The nonlinear least-squares problem has the general form
$$\min \{ r(x) : x \in \mathbb{R}^n \}$$
where $r \,$ is the function defined by $r(x) = \frac{1}{2}\| f(x) \|_2^2$ for some vector-valued function $f$ that maps $\mathbb{R}^n $ to $\mathbb{R}^m $.

Least-squares problems often arise in data-fitting applications.
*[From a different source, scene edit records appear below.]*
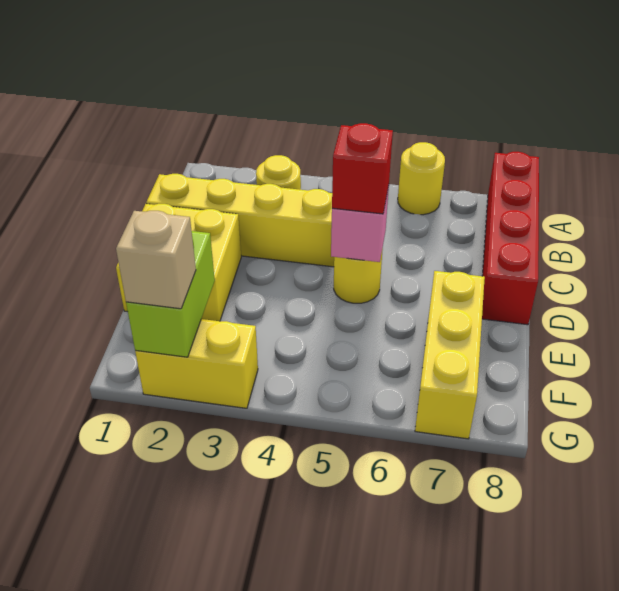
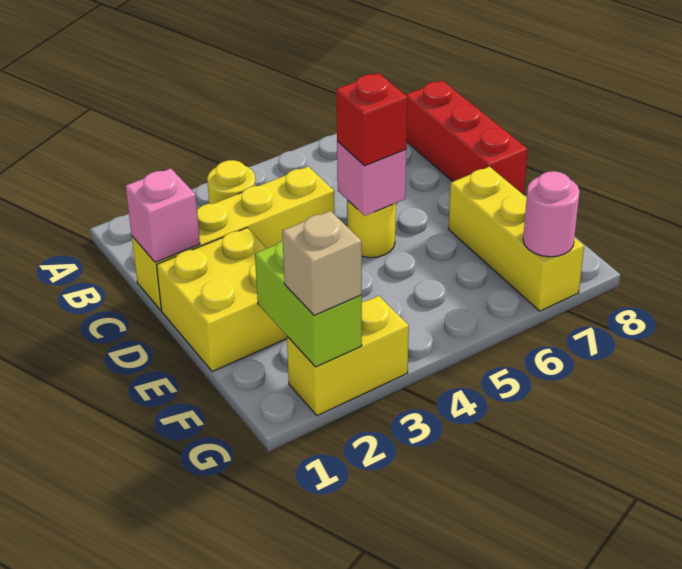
yellow round brick A6 level 1 -> none
red brick A8:D8 level 1 -> red brick B8:D8 level 1
none -> pink brick C1 level 2
none -> pink round brick G7 level 2

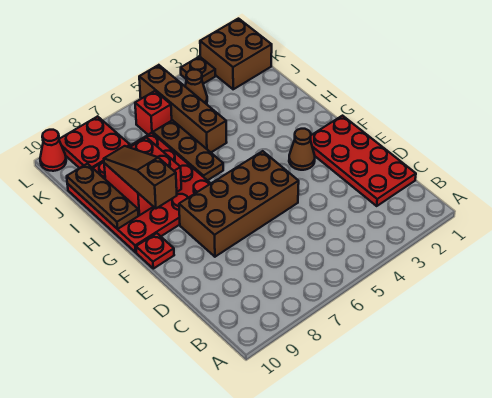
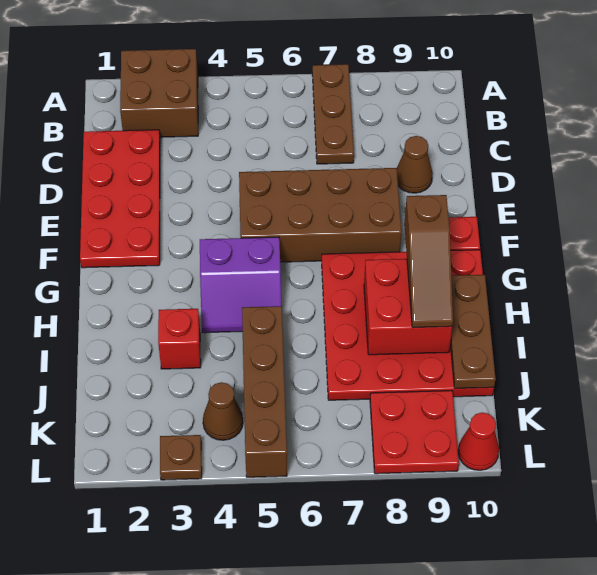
brown cone F3 level 1 -> brown cone D9 level 1
none -> purple slope G4:H5 level 1 top G
brown plate H6:J6 level 1 -> brown plate A7:C7 level 1
brown brick K1:L2 level 1 -> brown brick A2:B3 level 1
red brick K6 level 1 -> red brick I3 level 1

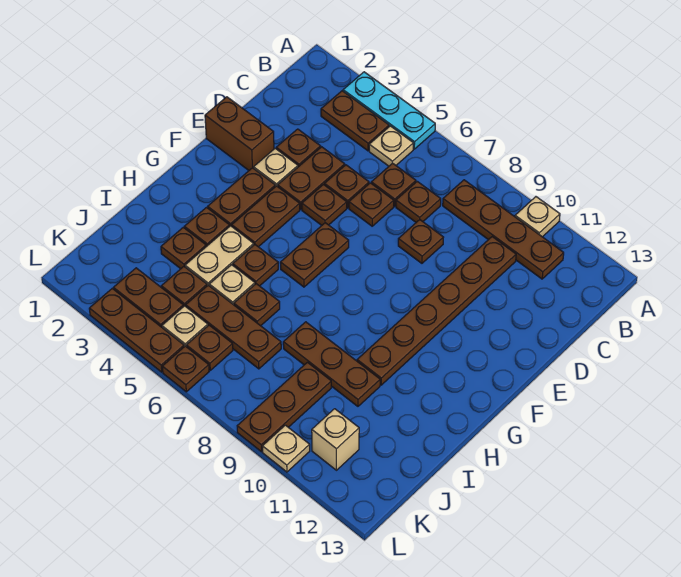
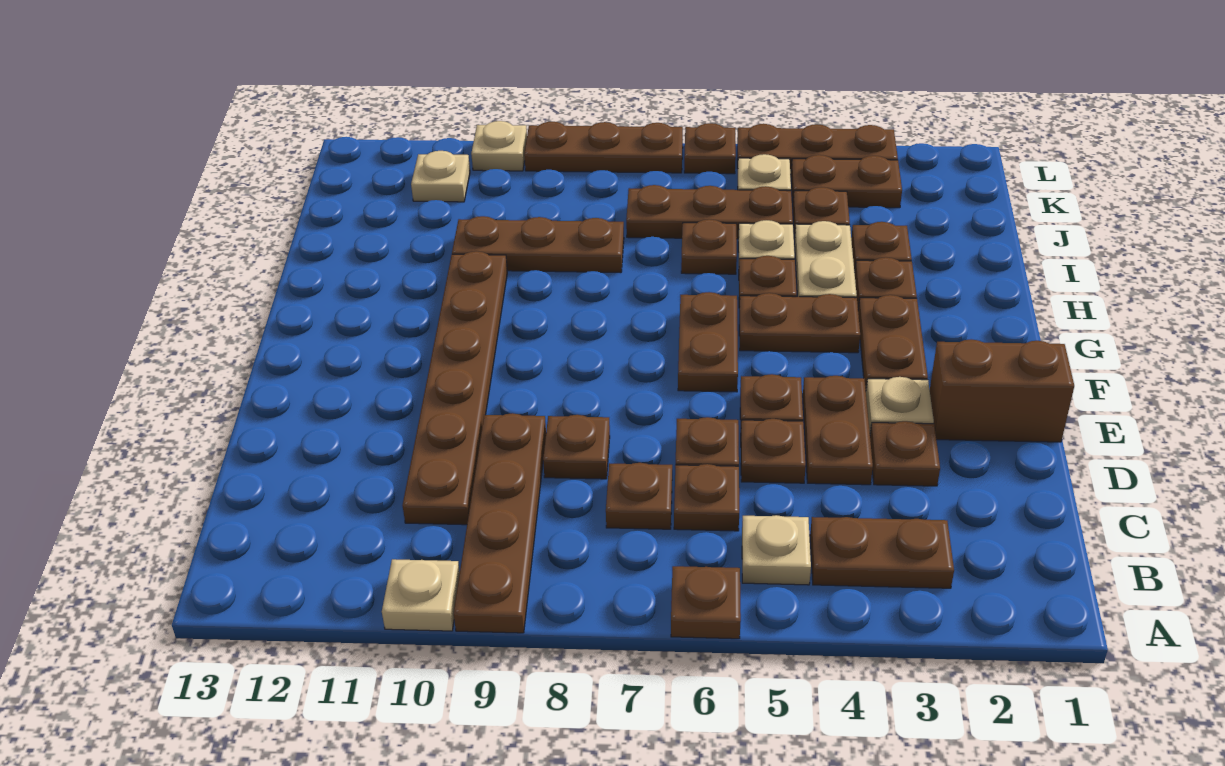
cyan plate A3:A5 level 1 -> none
brown plate B8:B11 level 1 -> brown plate A9:D9 level 1
brown plate F4:G4 level 1 -> brown plate G4:G5 level 1
brown plate J9:L9 level 1 -> brown plate L7:L9 level 1
brown plate K6 level 1 -> brown plate A6 level 1
tan brick K11 level 1 -> tan plate K11 level 1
Suppose that some physical or economic process is modeled by a nonlinear function $\phi \,$ that depends on a parameter vector $x $ and time $t $. If $b_i $ is the actual output of the system at time $t_i $, then the residual
$$\phi(x,t_i) – b_i \, \,$$
measures the discrepancy between the predicted and observed outputs of the system at time $t_i $. A reasonable estimate for the parameter $x$ may be obtained by defining the $i$th component of $f $ by
$$f_i(x) = \phi(x,t_i) – b_i \,$$
and solving the least-squares problem with this definition of $f $.
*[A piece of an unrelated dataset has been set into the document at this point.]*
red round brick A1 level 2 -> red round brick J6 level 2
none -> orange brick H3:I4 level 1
From an algorithmic point of view, the feature that distinguishes least-squares problems from the general unconstrained optimization problem is the structure of the Hessian matrix of $r $. The Jacobian matrix of $f $,
$$f'(x) = \left( \partial_1 f(x), \ldots, \partial_n f(x) \right)$$
can be used to express the gradient of $r \,$ since $\nabla r(x) = f'(x)^T f(x)$. Similarly, $f'(x) $ is part of the Hessian matrix
$$\nabla^2 r(x) = f'(x)^T f'(x) + \sum_{i=1}^m f_i(x) \nabla^2 f_i(x).$$

To calculate the gradient of $r \,$, we need to calculate the Jacobian matrix $f'(x)$. Having done so, we know the first term in the Hessian matrix, namely $f'(x)^Tf'(x) \,$ without doing any further evaluations. Nonlinear least-squares algorithms exploit this structure.
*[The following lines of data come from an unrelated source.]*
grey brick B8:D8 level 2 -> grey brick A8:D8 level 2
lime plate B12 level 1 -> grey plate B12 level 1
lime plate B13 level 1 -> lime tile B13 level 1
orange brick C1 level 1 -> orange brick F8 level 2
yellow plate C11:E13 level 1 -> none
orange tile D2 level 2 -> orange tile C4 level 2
In many practical circumstances, the first term, $f'(x)^T f'(x) \,$ in the Hessian is more important than the second term, most notably when the residuals $f_i(x) \,$ are small at the solution. Specifically, we say that a problem has small residuals if, for all $x \,$ near a solution, the quantities
$$|f_i(x)| \| \nabla^2 f_i(x) \|, \quad i=1,2,\ldots,n$$
are small relative to the smallest eigenvalue of $f'(x)^Tf'(x) \,$.

Notes and References

Nonlinear least-squares algorithms are discussed in the books of Bates and Watts [1]; Dennis and Schnabel [3]; Fletcher [4]; Gill, Murray, and Wright [5]; Nocedal and Wright[6]; and Seber and Wild [7]. The books by Bates and Watts [1] and by Seber and Wild [7] are written from a statistical point of view. Bates and Watts [1] emphasize applications, while Seber and Wild [7] concentrate on computational methods. Björck [2] discusses algorithms for linear least-squares problems in a comprehensive survey that covers, in particular, sparse least-squares problems and nonlinear least-squares.

Bates, D. M. and Watts, D. G. 1988. Nonlinear Regression Analysis and Its Applications, John Wiley &, Inc., New York.
Björck, A. 1990. Least squares methods. In Handbook of Numerical Analysis, P. G. Ciarlet and J. L. Lions, eds., North-Holland, Amsterdam, pp. 465-647.
Dennis, J. E. and Schnabel, R. B. 1983. Numerical Methods for Unconstrained Optimization and Nonlinear Equations, Prentice Hall, Englewood Cliffs, NJ.
Fletcher, R. 1987. Practical Methods of Optimization, 2nd ed., John Wiley & Sons, Inc., New York.
Gill, P. E., Murray, W., and Wright, M. H. 1981. Practical Optimization, Academic Press, New York.
Nocedal, J. and Wright, S. J. 1999. Numerical Optimization, Springer-Verlag, New York.
Seber, G. A. F. and Wild, C. J. 1989. Nonlinear Regression, John Wiley & Sons, Inc., New York.